Don’t worry, either, about being exclusively locked into digital music: You can still play regular CDs and listen to the radio in a PhatNoise-equipped car — that is, if you get bored with the approximately 5,000 songs that fit into the system’s 20 GB hard-drive.

As noted earlier, PhatNoise is operated through the car’s existing audio system. Picture a typical six-CD changer’s dashboard or steering-wheel controls. But instead of switching between discs, PhatNoise allows you to sort your digital collection alphabetically by artist name, song or album title, by genre or through customized track lists.

All this searching is voice-enabled, meaning that drivers won’t be distracted looking at text displays and endangering other drivers while working the PhatNoise system.

If a search is done by artist name, a little computerized voice comes on the speakers and says, for example, “Joel.” Then it will sample the Billy Joel track for 30 seconds, until the driver clicks ahead or selects the song.

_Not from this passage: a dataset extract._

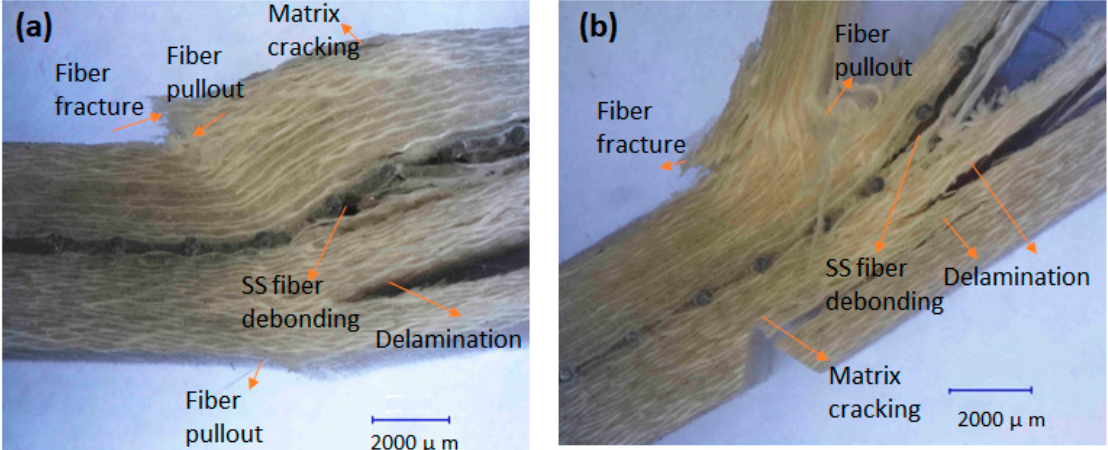
J. Compos. Sci. 2022 , 6 , x FOR PEER REVIEW Figure 15. ( a ) Unnotched SS/GFRP; ( b ) notched SS/GFRP. Figure 15. ( a ) Unnotched SS/GFRP; ( b ) notched SS/GFRP.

The company recently landed a deal with EMI, one of the five major record labels, to include around 200 pre-loaded songs in the VWs or Audis with PhatNoise. It also has an arrangement with Audible.com, from which users can download digital copies of books and transfer them directly to their PhatNoise systems, making it an attractive option for drivers who already have sizable digital song selections.

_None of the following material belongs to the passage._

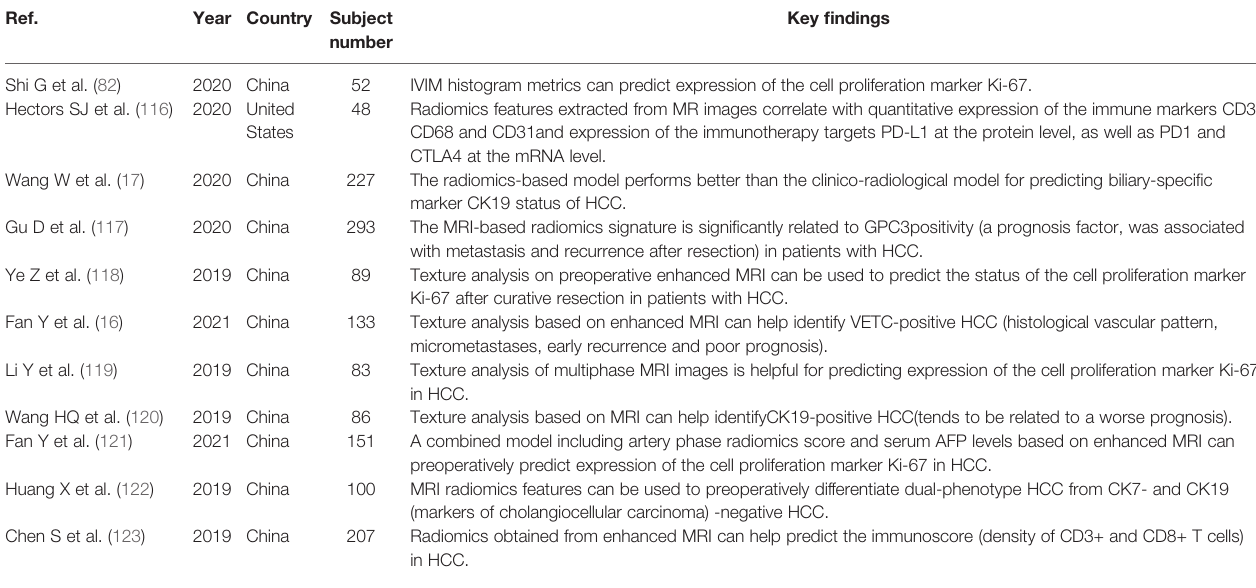
TABLE 1 | Summary of radiogenomics studies.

Transferring thousands of digital song files from a PC hard drive would take no time; but copying, say, 500 CDs one-by-one might prove a bit too labor intensive, especially for drivers who use computers for nothing more than word processing or e-mailing.

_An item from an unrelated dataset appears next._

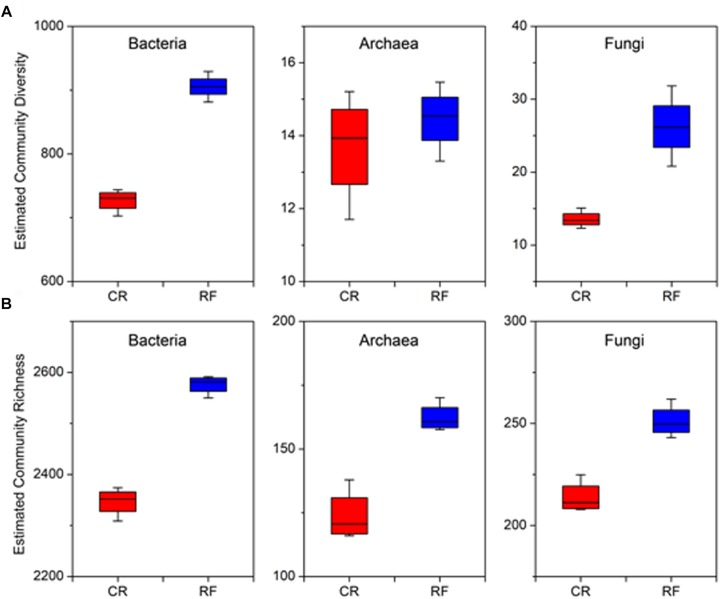
Within-sample (α-diversity) measurements between CR and RF. (A) Estimated species richness was calculated as eShannon_entropy. (B) Abundance-based coverage estimator (ACE) index. The horizontal bars within the boxes represent the median. The tops and bottoms of the boxes represent the 75th and 25th quartiles, respectively. The upper and lower whiskers extend 1.5× the interquartile range from the upper and lower edges of each box, respectively. All outliers are plotted as individual points. CR, conventional rice cultivation; RF, rice-frog cultivation.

But for the tech-smart music lover out there, PhatNoise is more than a promising start — indeed, it’s more than one could expect of a technology that’s still in its infancy.

There are, of course, other digital car audio systems — portable MP3 players hooked into car stereos through unwieldy tape-head adaptors or FM modulators that play over unused radio frequencies but, as with any radio station, occasionally run into bad-reception areas.

Because PhatNoise is seamlessly integrated into the Audi and VW audio systems, it blows those jury-rigged options out of the water.

Another plus for the PhatNoise system is its adaptability. If new file formats offering more storage capacity hit the market, the system can be popped into a computer and accept software upgrades from the Internet.

As Mr. Benyamin explained, car companies design their vehicles over five-year increments. And who knows what the digital music industry will be like five years from now?

For now, he’s banking on the fact that 70 percent of music is listened to in cars. So why not have as much of it as possible at your fingertips?

Road-tripping will never be the same.